スーパーカー大挙出品のオークションに登場した「ロクナナ」ビートル
RMサザビーズ北米本社は、新旧の自動車/オートバイにくわえて、オートモビリア(自動車趣味グッズ)に時計、そしてナイキのスニーカーに至るまで、あらゆるジャンルのモノを収集してきたという、さる有名コレクターの愛蔵アイテムを集めた「The Dare to Dream Collection(デア・トゥ・ドリーム・コレクション)」オークションを、2024年5月31日〜6月1日にカナダ・トロントで開催。約300点にも及んだ出品アイテムでは、「スペチアーレ」フェラーリや現代のハイパーカー、「メルセデス300SL」など華やかなクルマたちが続々と壇上に上がるいっぽうで、可愛らしい1967年式のフォルクスワーゲン「タイプ1」(ビートル)も含まれていました。そこで今回は、そのVWビートルの車両解説と、オークション結果についてお伝えします。
世界が愛したビートルって、どんなクルマだった?
巨匠フェルディナント・ポルシェ博士の発案によるフォルクスワーゲン「タイプ1」こと「ビートル」は、その実用性、信頼性、手頃な価格も相まって、世界中のファンの熱心な忠誠心を呼び起こし、20世紀後半におけるメガヒット作となった。
プラットフォーム形状を成すバックボーンフレームは構造がシンプルで、最後尾にマウントされたエンジンはホイールベース間の全容積を障害物から解放し、ドライブシャフトを排除してトランスアクスルに直結した。

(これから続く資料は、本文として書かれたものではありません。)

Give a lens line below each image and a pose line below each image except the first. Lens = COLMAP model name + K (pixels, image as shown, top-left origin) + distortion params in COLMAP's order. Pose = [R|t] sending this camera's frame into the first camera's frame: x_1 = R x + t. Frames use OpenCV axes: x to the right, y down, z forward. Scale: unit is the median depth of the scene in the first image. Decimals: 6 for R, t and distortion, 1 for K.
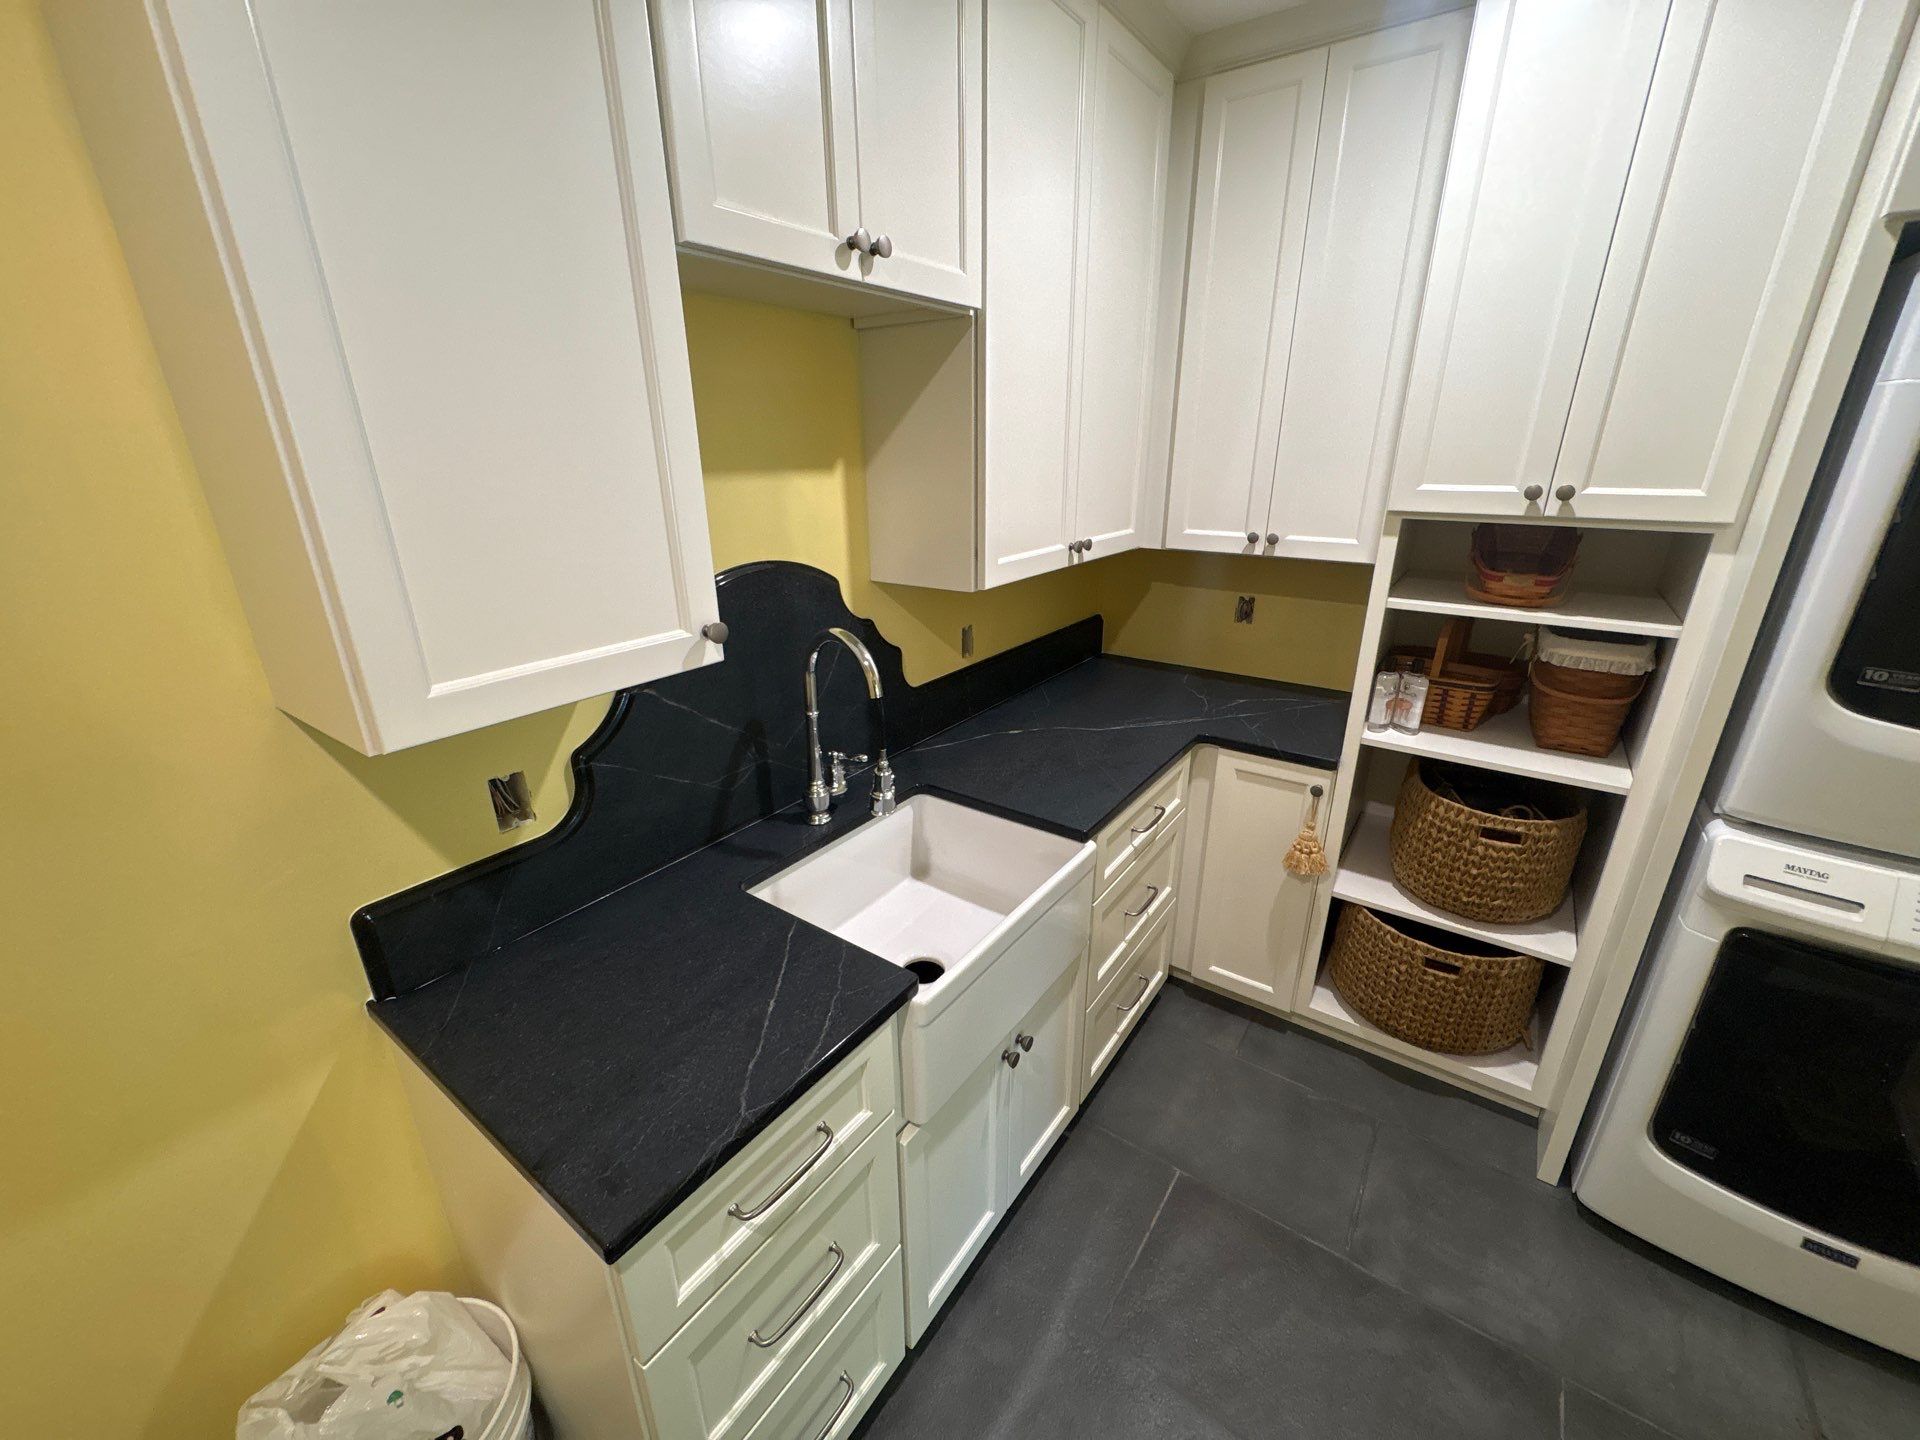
lens RADIAL K [[768.8, 0, 960.1], [0, 768.8, 720.6], [0, 0, 1]] dist [0.002019, 0.001575]
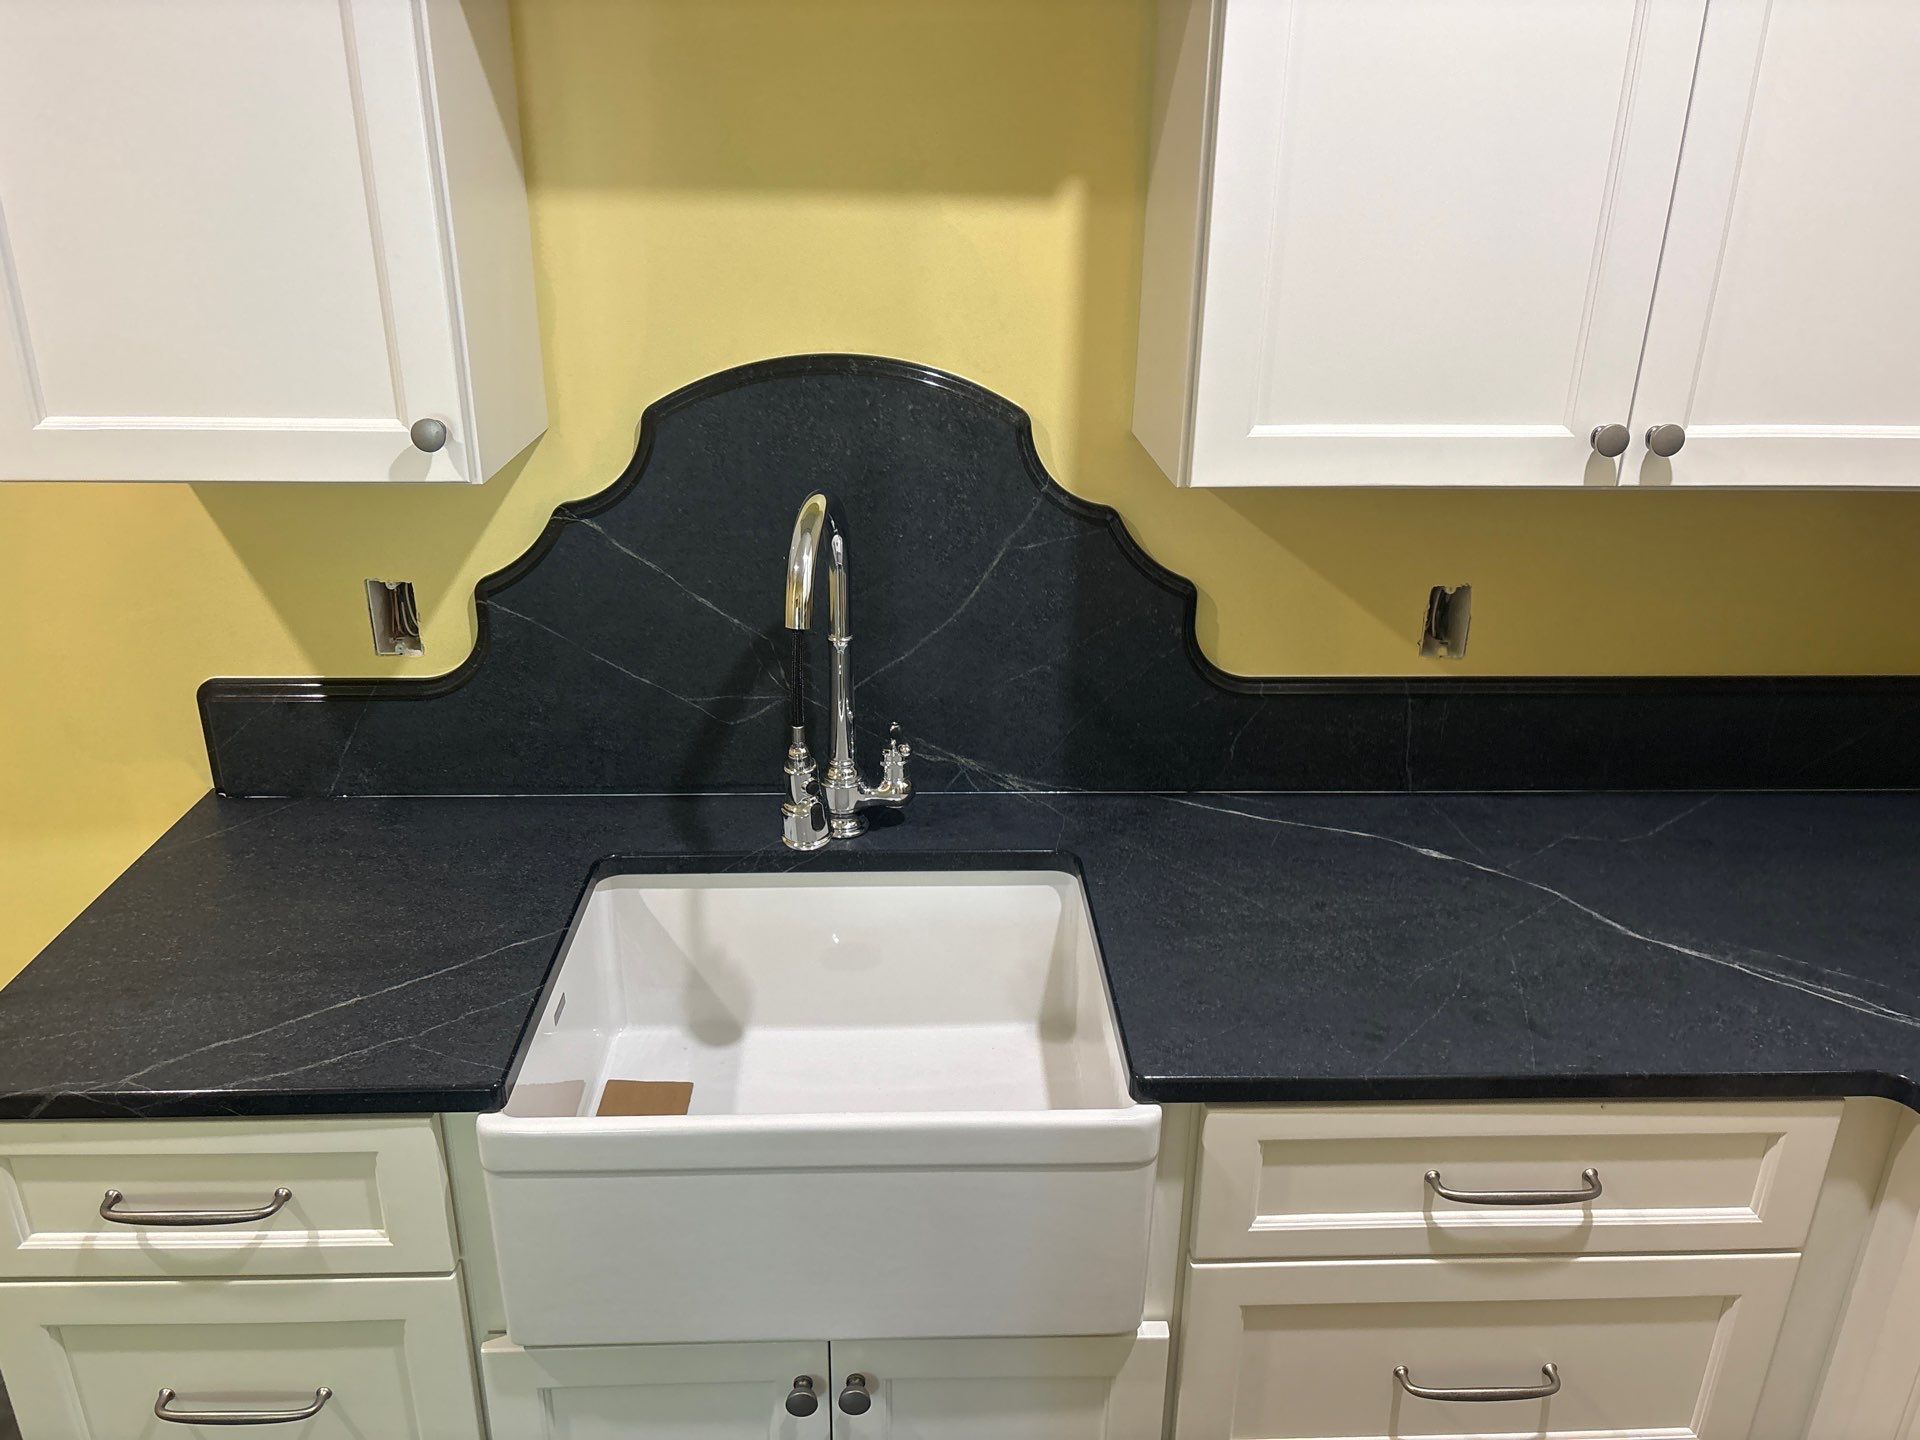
lens RADIAL K [[1467.2, 0, 961.9], [0, 1467.2, 720.9], [0, 0, 1]] dist [0.044650, -0.043095]
pose [[0.609970, 0.310686, -0.728979, 0.591141], [-0.286931, 0.944105, 0.162283, -0.136634], [0.738652, 0.110179, 0.665021, 0.333310]]
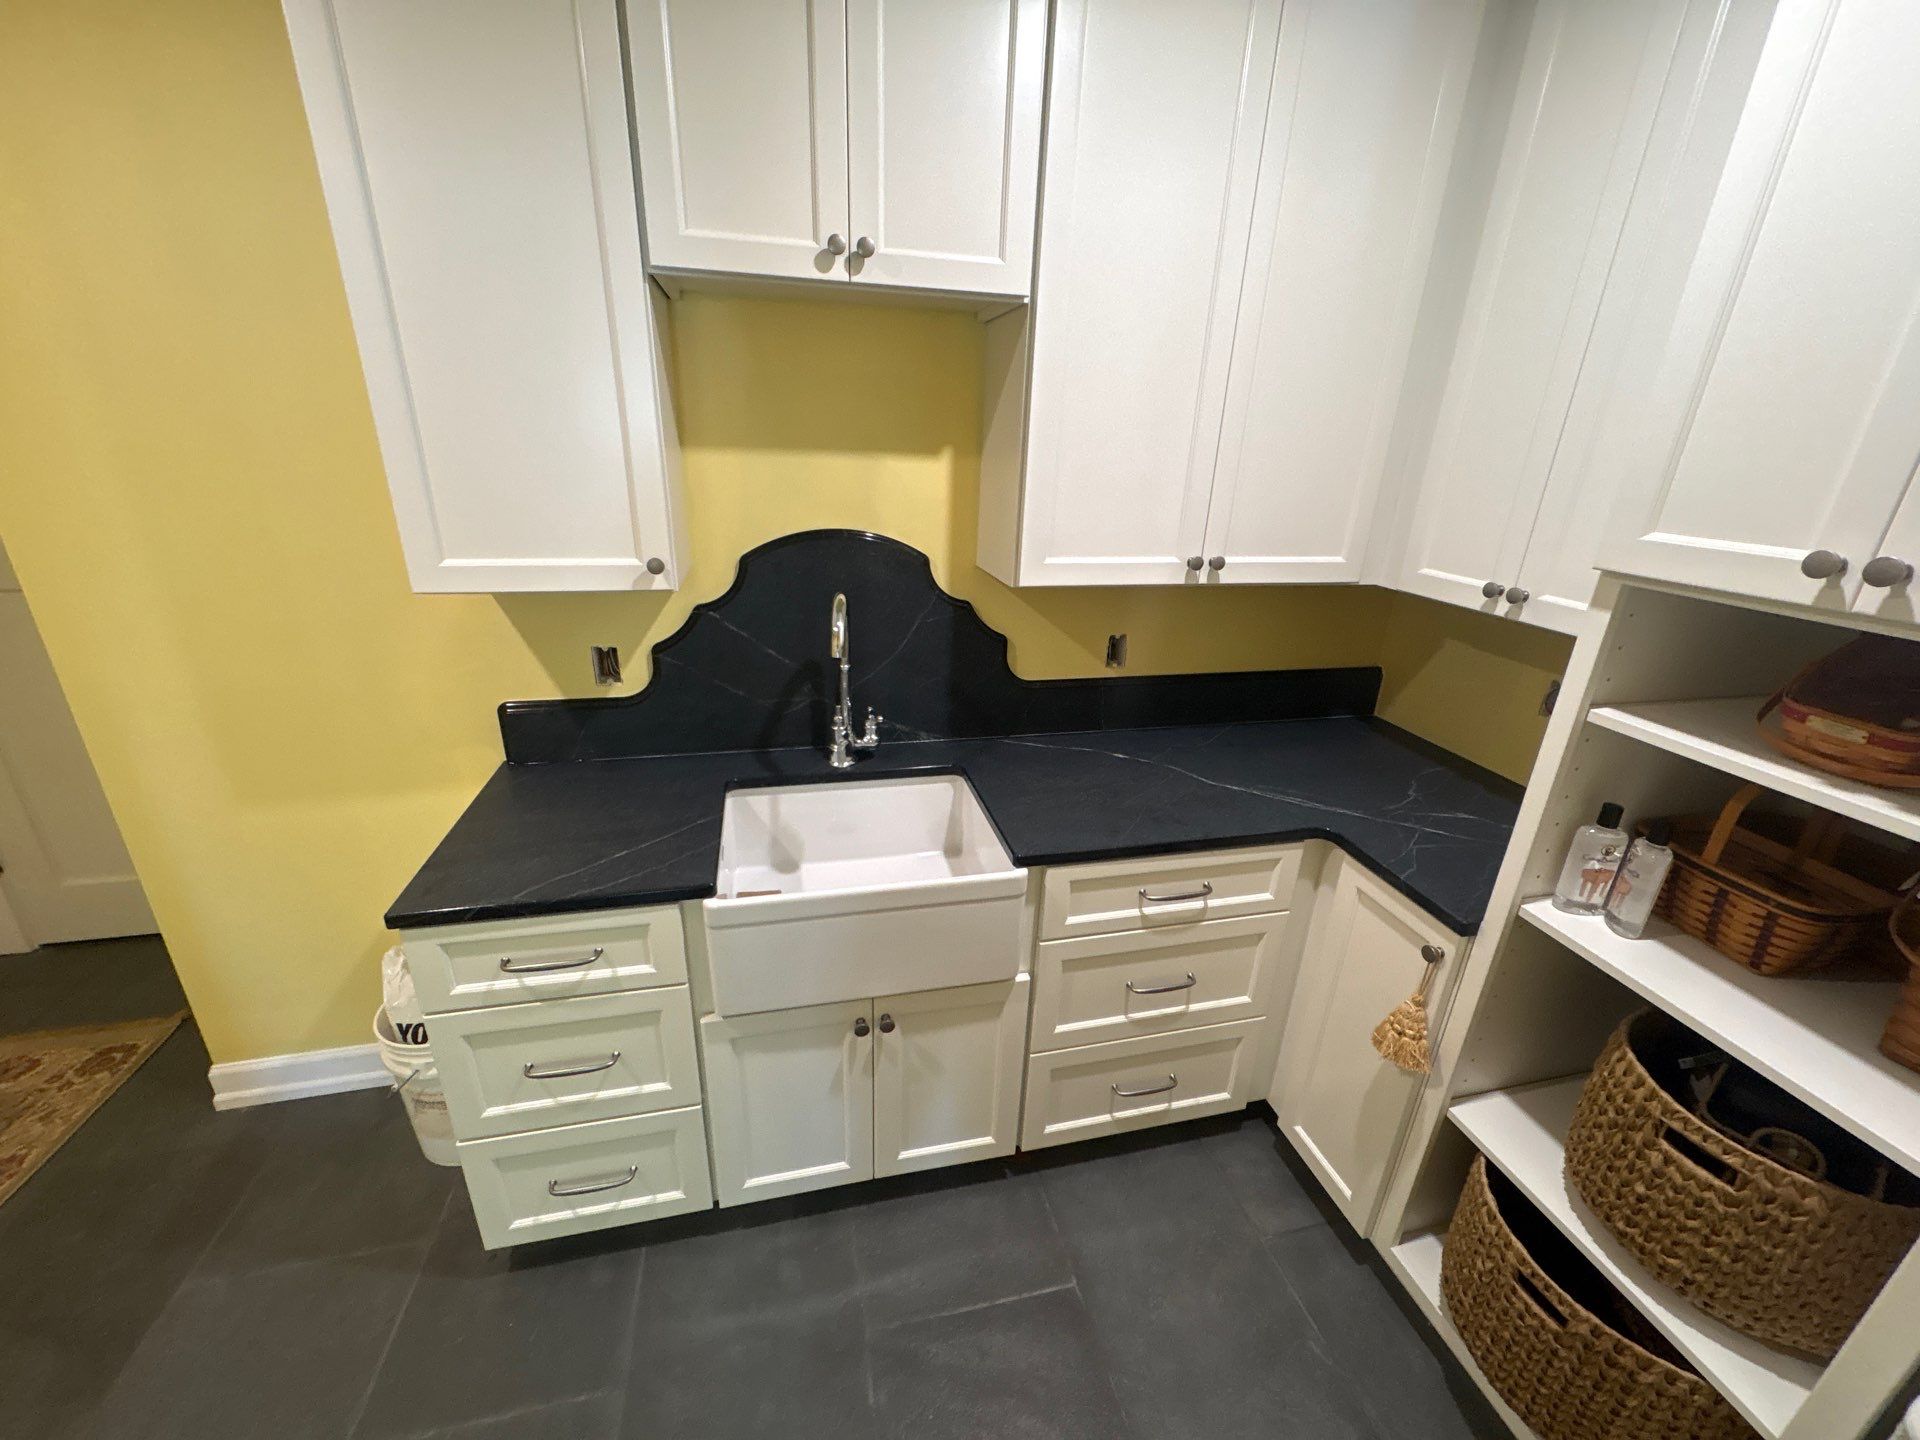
lens RADIAL K [[768.8, 0, 956.2], [0, 768.8, 721.3], [0, 0, 1]] dist [0.002019, 0.001575]
pose [[0.750391, 0.263856, -0.606047, 0.581243], [-0.262346, 0.960450, 0.093323, -0.073205], [0.606702, 0.088965, 0.789935, 0.190525]]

また空冷のフラット4エンジンも、ポンプやパイプ/ホース、ラジエターなどの水冷システム全体を排除し、寒い北国の冬でも凍結のリスクを軽減したことから、ビートルは世界の津々浦々で増殖してゆくことになった。
これらのシンプルな機構を活用し、じつに65年もの長きにわたって生き長らえたVWビートルは、その間基本的なスタイルこそ不変だったが、そこはドイツ車らしく、目まぐるしく改良が施されてきた。
まずは戦後間もない1945年、イギリス軍の管理下で生産開始された際には、第二次大戦前夜「KdF」時代から受け継いだ985ccの空冷フラット4を搭載したが、ほどなく1134ccに拡大。1954年からは1192ccとなる。また1960年代に入ると輸出仕様を中心に「1300」から「1500」へと大型化が進み、最終的には「1600」も設定されるに至った。
20世紀を代表する自動車のひとつとなったビートル
いっぽうボディについても、最初期モデルは左右2分割式のリアウインドウ(通称スプリット)を持っていたが、1953年式ではセンターの支柱が取り払われた「オーバル」に進化。さらにこの後、1958年式では窓は四角く大型化される(電装系から6Vと呼ばれる)。
そして1967年には、電装系が最初期型以来の6Vから、当時すでに一般的だった12Vへ変更。外観では、ヘッドライトが直立した形状になった。この年式はVWファンの間で「ロクナナ」と呼ばれているが、このロクナナは短命で、翌1968年になると最大市場たる北米を意識した大幅な変更が施される。衝突安全性向上のため前後バンパーを大型化。テールライトも拡大され、いわゆる「アイロンテール」となる。
このような進化を遂げつつ、20世紀を代表する自動車のひとつとなったVWタイプ1は、のちに広告界に革命をもたらしたと言われる「DDB」社の斬新な広告展開もあって、最大の輸出先アメリカ合衆国でももっとも売れた輸入車としてカルト的な人気を博しただけでなく、ある種の自由のシンボルとして本国ドイツとはまったく異なるアメリカ独自の文化を形成するに至ったのだ。